Now, we will find the values of ‘a’ and ‘b’. ‘a’ is the x – coordinate of the centre of $$S_2=0$$ and b is the y – coordinate of the centre $$S_2=0.$$ We know that if the equation of a circle is $$x^2+y^2+px+qy+r=0$$ then its centre is $$({\displaystyle \frac{-p}{2}},{\displaystyle \frac{-q}{2}}).$$ So, in our case,
$$a={\displaystyle \frac{-\left(2\right)}{2}}$$
$$\Rightarrow a=-1$$
Similarly,
$$b={\displaystyle \frac{-(-2)}{2}}$$
$$\Rightarrow b=1$$
Therefore, the centre of $$S_2=0$$ is (– 1, 1).
Now, we can see that PAB is a right-angled triangle. So, here we will apply the Pythagoras theorem. The Pythagoras theorem states that, in a right-angled triangle, if H is the hypotenuse, R is the perpendicular and J is the base, then we have,
$$H^2=R^2+J^2$$
In our case, H = AB, R = AP and J = BP. Thus, we have,
$${\left(AB\right)}^2={\left(AP\right)}^2+{\left(BP\right)}^2.....\left(i\right)$$
Here, AP and BP are the radii of the circles $$S_2=0$$ and $$S_1=0$$ respectively. If a circle has equation $$x^2+y^2+px+qy+r=0$$ then its radius is $$\sqrt{{\displaystyle \frac{p^2}{2^2}}+{\displaystyle \frac{q^2}{2^2}}-r}.$$ Therefore,
$$AP=\sqrt{{\displaystyle \frac{2^2}{2^2}}+{\displaystyle \frac{{(-2)}^2}{2^2}}-\left(7\right)}$$
$$\Rightarrow AP=\sqrt{-5}$$
$$\Rightarrow AP=\sqrt{5}i....\left(ii\right)$$
$$BP=\sqrt{g^2+f^2-c}.....\left(iii\right)$$
Now, AB is calculated with the help of the distance formula. The distance formula is given by,
$$\text{Distance }=\sqrt{{(x_2-x_1)}^2+{(y_2-y_1)}^2}$$
where $$(x_1,y_1)$$ and $$(x_2,y_2)$$ are the coordinates.

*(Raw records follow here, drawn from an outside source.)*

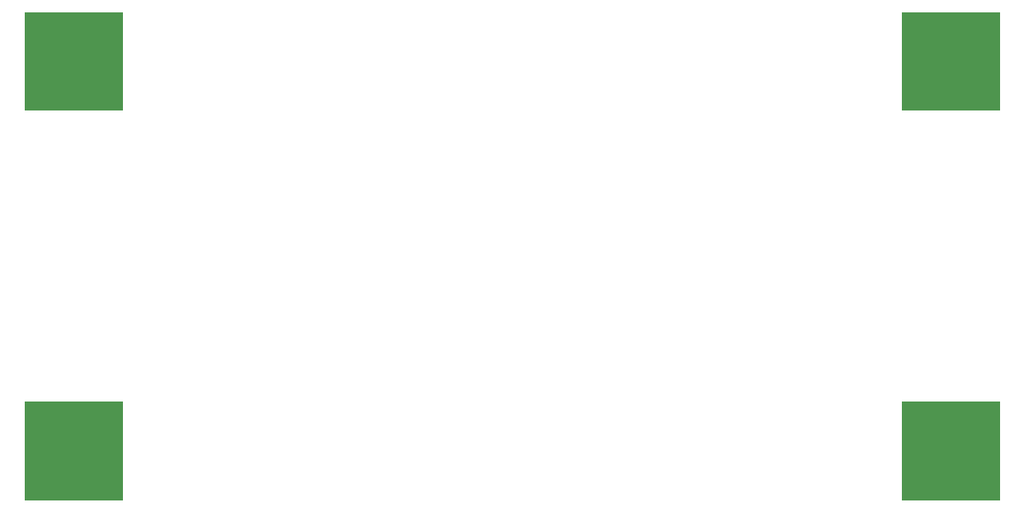
<source format=gbr>
%TF.GenerationSoftware,KiCad,Pcbnew,9.0.2*%
%TF.CreationDate,2025-06-13T16:07:32+08:00*%
%TF.ProjectId,DSCHG_TSMP,44534348-475f-4545-934d-502e6b696361,rev?*%
%TF.SameCoordinates,Original*%
%TF.FileFunction,Legend,Bot*%
%TF.FilePolarity,Positive*%
%FSLAX46Y46*%
G04 Gerber Fmt 4.6, Leading zero omitted, Abs format (unit mm)*
G04 Created by KiCad (PCBNEW 9.0.2) date 2025-06-13 16:07:32*
%MOMM*%
%LPD*%
G01*
G04 APERTURE LIST*
%ADD10C,0.100000*%
G04 APERTURE END LIST*
D10*
X240000000Y-110000000D02*
X250000000Y-110000000D01*
X250000000Y-120000000D01*
X240000000Y-120000000D01*
X240000000Y-110000000D01*
G36*
X240000000Y-110000000D02*
G01*
X250000000Y-110000000D01*
X250000000Y-120000000D01*
X240000000Y-120000000D01*
X240000000Y-110000000D01*
G37*
X150000000Y-70000000D02*
X160000000Y-70000000D01*
X160000000Y-80000000D01*
X150000000Y-80000000D01*
X150000000Y-70000000D01*
G36*
X150000000Y-70000000D02*
G01*
X160000000Y-70000000D01*
X160000000Y-80000000D01*
X150000000Y-80000000D01*
X150000000Y-70000000D01*
G37*
X240000000Y-70000000D02*
X250000000Y-70000000D01*
X250000000Y-80000000D01*
X240000000Y-80000000D01*
X240000000Y-70000000D01*
G36*
X240000000Y-70000000D02*
G01*
X250000000Y-70000000D01*
X250000000Y-80000000D01*
X240000000Y-80000000D01*
X240000000Y-70000000D01*
G37*
X150000000Y-110000000D02*
X160000000Y-110000000D01*
X160000000Y-120000000D01*
X150000000Y-120000000D01*
X150000000Y-110000000D01*
G36*
X150000000Y-110000000D02*
G01*
X160000000Y-110000000D01*
X160000000Y-120000000D01*
X150000000Y-120000000D01*
X150000000Y-110000000D01*
G37*
M02*

</source>
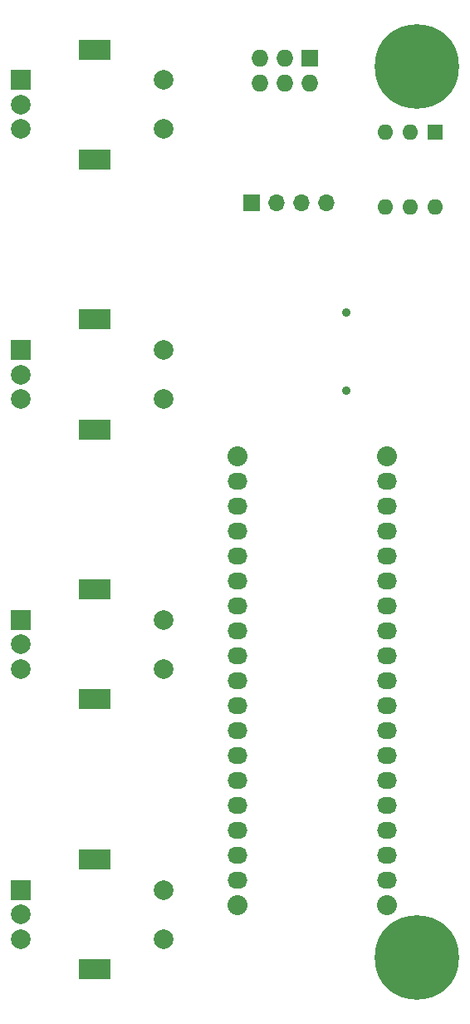
<source format=gbr>
%TF.GenerationSoftware,KiCad,Pcbnew,(5.1.6)-1*%
%TF.CreationDate,2020-07-27T07:25:15+08:00*%
%TF.ProjectId,rot-kb,726f742d-6b62-42e6-9b69-6361645f7063,rev?*%
%TF.SameCoordinates,Original*%
%TF.FileFunction,Soldermask,Bot*%
%TF.FilePolarity,Negative*%
%FSLAX46Y46*%
G04 Gerber Fmt 4.6, Leading zero omitted, Abs format (unit mm)*
G04 Created by KiCad (PCBNEW (5.1.6)-1) date 2020-07-27 07:25:15*
%MOMM*%
%LPD*%
G01*
G04 APERTURE LIST*
%ADD10O,1.600000X1.600000*%
%ADD11R,1.600000X1.600000*%
%ADD12R,2.000000X2.000000*%
%ADD13C,2.000000*%
%ADD14R,3.200000X2.000000*%
%ADD15C,0.900000*%
%ADD16C,8.600000*%
%ADD17O,1.700000X1.700000*%
%ADD18R,1.700000X1.700000*%
%ADD19O,1.727200X1.727200*%
%ADD20R,1.727200X1.727200*%
%ADD21O,2.032000X1.727200*%
%ADD22C,2.032000*%
G04 APERTURE END LIST*
D10*
%TO.C,SW5*%
X157200000Y-42920000D03*
X152120000Y-35300000D03*
X154660000Y-42920000D03*
X154660000Y-35300000D03*
X152120000Y-42920000D03*
D11*
X157200000Y-35300000D03*
%TD*%
D12*
%TO.C,SW4*%
X115000000Y-30000000D03*
D13*
X115000000Y-32500000D03*
X115000000Y-35000000D03*
D14*
X122500000Y-26900000D03*
X122500000Y-38100000D03*
D13*
X129500000Y-30000000D03*
X129500000Y-35000000D03*
%TD*%
D12*
%TO.C,SW3*%
X115000000Y-85000000D03*
D13*
X115000000Y-87500000D03*
X115000000Y-90000000D03*
D14*
X122500000Y-81900000D03*
X122500000Y-93100000D03*
D13*
X129500000Y-85000000D03*
X129500000Y-90000000D03*
%TD*%
D12*
%TO.C,SW2*%
X115000000Y-57500000D03*
D13*
X115000000Y-60000000D03*
X115000000Y-62500000D03*
D14*
X122500000Y-54400000D03*
X122500000Y-65600000D03*
D13*
X129500000Y-57500000D03*
X129500000Y-62500000D03*
%TD*%
D15*
%TO.C,H2*%
X157620419Y-117099581D03*
X155340000Y-116155000D03*
X153059581Y-117099581D03*
X152115000Y-119380000D03*
X153059581Y-121660419D03*
X155340000Y-122605000D03*
X157620419Y-121660419D03*
X158565000Y-119380000D03*
D16*
X155340000Y-119380000D03*
%TD*%
D15*
%TO.C,H1*%
X157620419Y-26339581D03*
X155340000Y-25395000D03*
X153059581Y-26339581D03*
X152115000Y-28620000D03*
X153059581Y-30900419D03*
X155340000Y-31845000D03*
X157620419Y-30900419D03*
X158565000Y-28620000D03*
D16*
X155340000Y-28620000D03*
%TD*%
D12*
%TO.C,SW1*%
X115000000Y-112500000D03*
D13*
X115000000Y-115000000D03*
X115000000Y-117500000D03*
D14*
X122500000Y-109400000D03*
X122500000Y-120600000D03*
D13*
X129500000Y-112500000D03*
X129500000Y-117500000D03*
%TD*%
D15*
%TO.C,P7*%
X148170000Y-53680000D03*
X148170000Y-61680000D03*
%TD*%
D17*
%TO.C,J2*%
X146120000Y-42500000D03*
X143580000Y-42500000D03*
X141040000Y-42500000D03*
D18*
X138500000Y-42500000D03*
%TD*%
D19*
%TO.C,J1*%
X139370000Y-30310000D03*
X139370000Y-27770000D03*
X141910000Y-30310000D03*
X141910000Y-27770000D03*
X144450000Y-30310000D03*
D20*
X144450000Y-27770000D03*
%TD*%
D21*
%TO.C,P1*%
X137033000Y-70866000D03*
X137033000Y-73406000D03*
X137033000Y-75946000D03*
X137033000Y-78486000D03*
X137033000Y-81026000D03*
X137033000Y-83566000D03*
X137033000Y-86106000D03*
X137033000Y-88646000D03*
X137033000Y-91186000D03*
X137033000Y-93726000D03*
X137033000Y-96266000D03*
X137033000Y-98806000D03*
X137033000Y-101346000D03*
X137033000Y-103886000D03*
X137033000Y-106426000D03*
X137033000Y-108966000D03*
X137033000Y-111506000D03*
%TD*%
%TO.C,P2*%
X152273000Y-70866000D03*
X152273000Y-73406000D03*
X152273000Y-75946000D03*
X152273000Y-78486000D03*
X152273000Y-81026000D03*
X152273000Y-83566000D03*
X152273000Y-86106000D03*
X152273000Y-88646000D03*
X152273000Y-91186000D03*
X152273000Y-93726000D03*
X152273000Y-96266000D03*
X152273000Y-98806000D03*
X152273000Y-101346000D03*
X152273000Y-103886000D03*
X152273000Y-106426000D03*
X152273000Y-108966000D03*
X152273000Y-111506000D03*
%TD*%
D22*
%TO.C,P3*%
X137033000Y-68326000D03*
%TD*%
%TO.C,P4*%
X137033000Y-114046000D03*
%TD*%
%TO.C,P5*%
X152273000Y-114046000D03*
%TD*%
%TO.C,P6*%
X152273000Y-68326000D03*
%TD*%
M02*

</source>
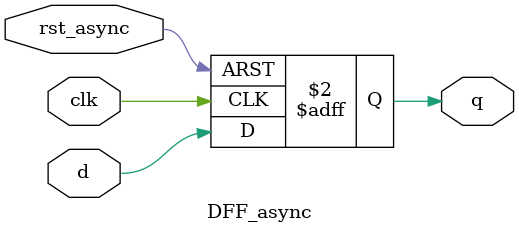
<source format=v>
module DFF_async (
	input wire clk,
  	input wire rst_async,
   	input wire d,
   	output reg q
);

	always @(posedge clk or posedge rst_async) begin
		if (rst_async)
			q <= 1'b0; 
		else
			q <= d;    
	end

endmodule


</source>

$$\Rightarrow AB=\sqrt{{[a-(-g)]}^2+{[b-(-f)]}^2}$$
$$\Rightarrow AB=\sqrt{{(a+g)}^2+{(b+f)}^2}$$
$$\Rightarrow AB=\sqrt{{(-1+g)}^2+{(1+f)}^2}.....\left(iv\right)$$
Now, we will put the values of AB, AP and BP from (iv), (ii) and (iii) to (i). Thus, we will get,
$$\Rightarrow \left(\sqrt{{(-1+g)}^2+{(1+f)}^2}\right)={\left(\sqrt{5}i\right)}^2+{\left(\sqrt{g^2+f^2-c}\right)}^2$$
$$\Rightarrow {(g-1)}^2+{(f+1)}^2=-5+(g^2+f^2-c)$$
$$\Rightarrow g^2-2g+1+f^2+2f+1=-5+g^2+f^2-c$$
$$\Rightarrow -2g+2f=-1-1-5-c$$
$$\Rightarrow -2g+2f=-7-c$$
$$\Rightarrow 2f+7+c=2g$$
$$\Rightarrow 2g=2f+7+c$$
Here, we can see that there are infinite values of g, f and c that satisfy the above relation. So, we will have infinite circles which are orthogonal to the given circle.

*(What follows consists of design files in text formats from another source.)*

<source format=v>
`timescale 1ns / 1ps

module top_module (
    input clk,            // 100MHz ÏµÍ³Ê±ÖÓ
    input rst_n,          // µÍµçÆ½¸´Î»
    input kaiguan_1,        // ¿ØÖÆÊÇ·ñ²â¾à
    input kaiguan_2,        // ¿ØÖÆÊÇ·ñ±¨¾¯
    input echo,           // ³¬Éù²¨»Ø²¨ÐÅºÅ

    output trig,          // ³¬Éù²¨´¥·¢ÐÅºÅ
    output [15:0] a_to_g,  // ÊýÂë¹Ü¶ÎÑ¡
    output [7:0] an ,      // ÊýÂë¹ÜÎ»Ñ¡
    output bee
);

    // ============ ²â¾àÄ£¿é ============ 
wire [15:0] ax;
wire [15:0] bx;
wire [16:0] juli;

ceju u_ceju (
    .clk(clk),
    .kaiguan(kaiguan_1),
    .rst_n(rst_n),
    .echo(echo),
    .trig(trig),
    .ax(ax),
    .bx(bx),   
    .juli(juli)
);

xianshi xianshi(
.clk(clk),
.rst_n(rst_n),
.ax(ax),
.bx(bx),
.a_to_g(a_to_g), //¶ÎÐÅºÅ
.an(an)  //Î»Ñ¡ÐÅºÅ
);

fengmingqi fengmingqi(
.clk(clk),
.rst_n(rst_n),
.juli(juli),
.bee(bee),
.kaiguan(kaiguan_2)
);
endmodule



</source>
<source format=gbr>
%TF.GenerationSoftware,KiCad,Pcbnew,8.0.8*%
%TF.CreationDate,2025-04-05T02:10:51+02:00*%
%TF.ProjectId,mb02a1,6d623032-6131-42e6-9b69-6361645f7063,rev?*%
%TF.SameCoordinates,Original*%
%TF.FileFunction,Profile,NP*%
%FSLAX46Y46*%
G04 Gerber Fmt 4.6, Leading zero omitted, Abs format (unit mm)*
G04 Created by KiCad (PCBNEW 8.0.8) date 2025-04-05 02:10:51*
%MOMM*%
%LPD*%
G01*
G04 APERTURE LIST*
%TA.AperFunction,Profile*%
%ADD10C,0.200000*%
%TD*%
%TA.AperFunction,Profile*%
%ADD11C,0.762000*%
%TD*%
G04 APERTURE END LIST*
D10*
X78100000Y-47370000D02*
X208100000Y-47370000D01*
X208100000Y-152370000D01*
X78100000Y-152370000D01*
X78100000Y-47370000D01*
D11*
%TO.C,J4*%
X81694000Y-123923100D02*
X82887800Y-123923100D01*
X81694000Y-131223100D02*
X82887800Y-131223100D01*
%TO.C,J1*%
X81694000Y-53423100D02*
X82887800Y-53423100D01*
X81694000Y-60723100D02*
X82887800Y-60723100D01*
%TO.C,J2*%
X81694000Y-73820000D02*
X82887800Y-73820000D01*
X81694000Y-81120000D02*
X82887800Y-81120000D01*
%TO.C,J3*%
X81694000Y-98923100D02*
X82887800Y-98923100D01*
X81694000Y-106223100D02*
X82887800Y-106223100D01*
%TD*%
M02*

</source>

Hence, option (d) is the right answer.

Note: The alternate method of solving the question is if the two circles $$S_1=x^2+y^2+2g_{1}x+2f_{1}y+c_1=0$$ and $$S_2=x^2+y^2+2g_{2}x+2f_{2}y+c_2=0$$ are orthogonal then we have the following relation:
$$2g_1{g}_2+2f_1{f}_2=c_1+c_2$$
In our case, $$g_1=g,f_1=f,c_1=c,g_2=1,f_2=-1,c_2=7.$$ Thus, we get,
$$\Rightarrow 2g\left(1\right)+2f(-1)=c+7$$
$$\Rightarrow 2g-2f=c+7$$
$$\Rightarrow 2g=2f+c+7$$
We will replace g by x, f by y and c by z and we get,
$$2x=2y+z+7$$
The above equation is an equation of the plane which contains infinite points. So, there are infinite values of x, y and x. Hence, there are infinite orthogonal circles.